6.6   Regional platforms of civil society organisations in neighbouring countries already exist: the Eastern Partnership Civil Society Forum and the Euromed Assembly of Economic and Social Councils and Similar Institutions, which was established as the result of an EESC-led initiative. The EESC has played a key role in the setting up of Economic and Social Councils (ESC) in many countries around the southern Mediterranean. Throughout this process, the Committee has advocated the broadest possible representation of various non-state actors in these councils. The EESC's expertise and support in the setting-up of ESCs as institutions for civil society consultation in policy-making could be usefully added to the possibilities for cooperation under the Civil Society Facility.

6.7   The complexity of EU funding procedures often leaves out of the loop many non-state actors (NSAs), which have the greatest potential but little experience on how to apply for EU funding. This is a recurrent problem in all countries and regions that benefit from EU cooperation funds. Assistance to these organisations in the form of, for example, training organised by EU delegations on how to prepare an application for funding could be one of the objectives of this instrument.

6.8   The EESC is ready to participate in the work of defining operational modalities for the European Endowment for Democracy (EED). It believes that this instrument should be flexible and responsive to sudden needs. It should use targeted measures to support democratic processes in the EU neighbourhood by promoting the creation of political parties, free mass media and independent trade unions and by reinforcing civil society involvement in democratic processes.

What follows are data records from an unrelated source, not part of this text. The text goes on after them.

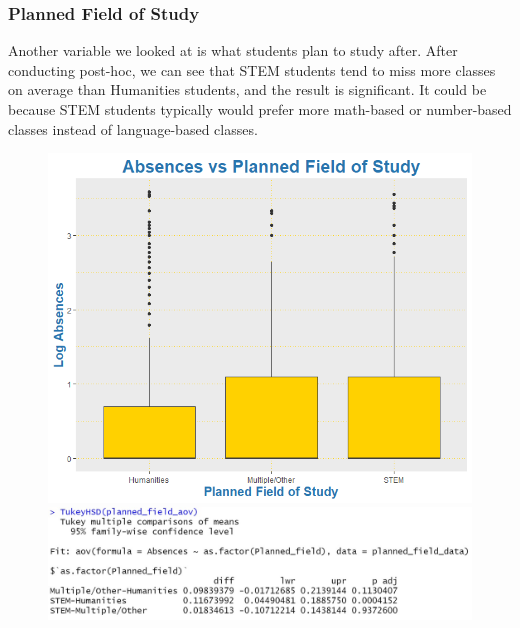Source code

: \documentclass[12pt,letterpaper]{article}
\begin{document}
\subsubsection{Planned Field of Study}

Another variable we looked at is what students plan to study after. After conducting post-hoc, we can see that STEM students tend to miss more classes on average than Humanities students, and the result is significant. It could be because STEM students typically would prefer more math-based or number-based classes instead of language-based classes.

\begin{figure}[!ht]
  \centering
  \begin{minipage}[b]{0.49\textwidth}
    \includegraphics[width=\textwidth]{Plots/5. Planned Field.png}
  \end{minipage}
  \hfill
  \begin{minipage}[b]{0.49\textwidth}
    \includegraphics[width=\textwidth]{Plots/5. Planned Field Tukey.jpg}
  \end{minipage}
\end{figure}
\end{document}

6.9   The EESC thinks that the EED should be a demand-driven, non-project but capacity-building oriented, flexible and transparent instrument. Assistance should be granted primarily to organisations that have no access to other EU funding such as the Civil Society Facility, the EIDHR or the Non-State Actors and Local Authorities Programme. The instrument should be managed at country level with minimal bureaucratic and reporting requirements, but should be backed by an efficient mechanism for the evaluation of results. The possibility of joint action with other donors should also be foreseen.

Brussels, 7 December 2011.

The President of the European Economic and Social Committee


(1)  Communication on a Partnership for Democracy and Shared Prosperity with the Southern Mediterranean, COM(2011) 200 final.

(2)  Please see specific EESC recommendations contained in its recent opinions: The Contribution of civil society to the Eastern Partnership, OJ, C 248, 25.8.2011, pp. 37-42; on Promoting representative civil societies in the Euromed region, OJ, C 376 of 22/12/2011, pp. 32-37 and on The new foreign and security policy of the EU and the role of civil society, adopted on 27 October 2011 (not yet published in the OJ).

(3)  EESC Opinion on Sustainability impact assessments and EU trade policy, OJ, C 218, 23.7.2011, pp. 14-18.

(4)  COM(2011) 200 final.

(5)  EESC opinion on Involvement of civil society in the Eastern Partnership, OJ C 277, 17.11.2009, pp. 30-36; EESC opinion on Civil society involvement in implementing the ENP Action Plans in the countries of the Southern Caucasus: Armenia, Azerbaijan and Georgia, OJ C 277, 17.11.2009, pp. 37-41.

(6)  Communication from the Commission Towards a reinforced culture of consultation and dialogue – General principles and minimum standards for consultation of interested parties by the Commission, COM(2002) 704 final, 11.12.2002, p.6.